Les tumeurs rachidiennes et médullaires ne sont pas une seule maladie
Les tumeurs rachidiennes se divisent en trois selon leur localisation : extradurales (hors de la dure-mère — surtout métastases et tumeurs osseuses), intradurales-extramédullaires (dans la dure-mère mais hors de la moelle — souvent méningiome et tumeurs des gaines nerveuses) et intramédullaires (dans la moelle). Le groupe intramédullaire est le moins fréquent (environ 4 à 10 % de toutes les tumeurs rachidiennes) et, parce qu'il concerne le tissu propre de la moelle entremêlé à des structures neurales critiques, compte parmi les opérations rachidiennes les plus exigeantes. Elles sont plus fréquentes chez l'enfant que chez l'adulte. La localisation de la tumeur, son type et l'état neurologique du patient sont évalués ensemble pour déterminer l'approche.
Quels types de tumeurs rencontre-t-on ?

◆ ◆ ◆ ◆ ◆ ◆ ◆

> [Votre consigne]
Reproduisez intégralement, sans la moindre modification, le texte ci-dessus sur les tumeurs rachidiennes et médullaires.

◆ ◆ ◆ ◆ ◆ ◆ ◆

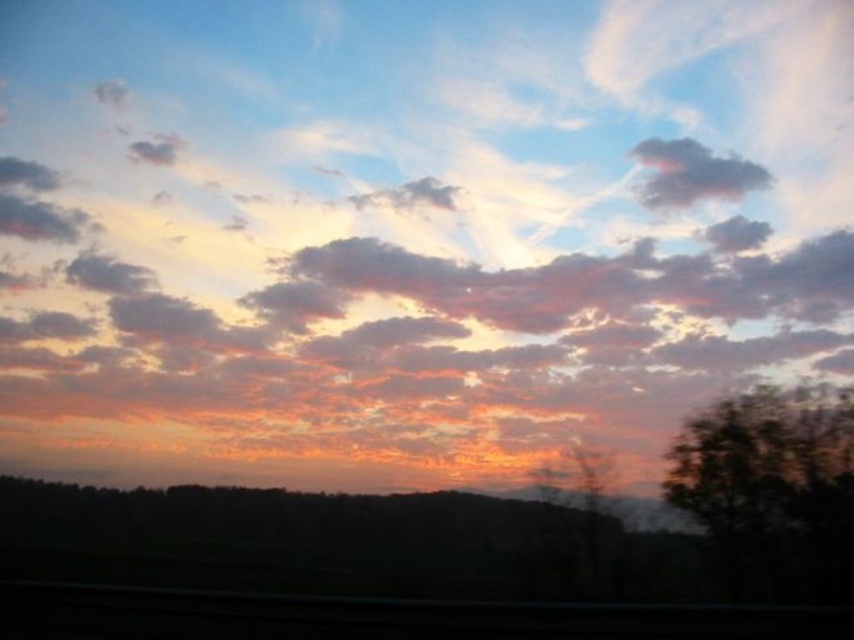
Does dark green leafy tree at right have a greater width compared to dark gray fluffy cloud at upper center?

Incorrect, dark green leafy tree at right's width does not surpass dark gray fluffy cloud at upper center's.

Is dark green leafy tree at right further to camera compared to dark gray fluffy cloud at upper center?

No, dark green leafy tree at right is closer to the viewer.

Who is more forward, [747,408] or [646,147]?

Positioned in front is point [747,408].

The width and height of the screenshot is (854, 640). Find the location of `dark green leafy tree at right`. dark green leafy tree at right is located at coordinates (771, 490).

◆ ◆ ◆ ◆ ◆ ◆ ◆

> [Résultat de l'exercice]
Les tumeurs rachidiennes et médullaires ne sont pas une seule maladie
Les tumeurs rachidiennes se divisent en trois selon leur localisation : extradurales (hors de la dure-mère — surtout métastases et tumeurs osseuses), intradurales-extramédullaires (dans la dure-mère mais hors de la moelle — souvent méningiome et tumeurs des gaines nerveuses) et intramédullaires (dans la moelle). Le groupe intramédullaire est le moins fréquent (environ 4 à 10 % de toutes les tumeurs rachidiennes) et, parce qu'il concerne le tissu propre de la moelle entremêlé à des structures neurales critiques, compte parmi les opérations rachidiennes les plus exigeantes. Elles sont plus fréquentes chez l'enfant que chez l'adulte. La localisation de la tumeur, son type et l'état neurologique du patient sont évalués ensemble pour déterminer l'approche.
Quels types de tumeurs rencontre-t-on ?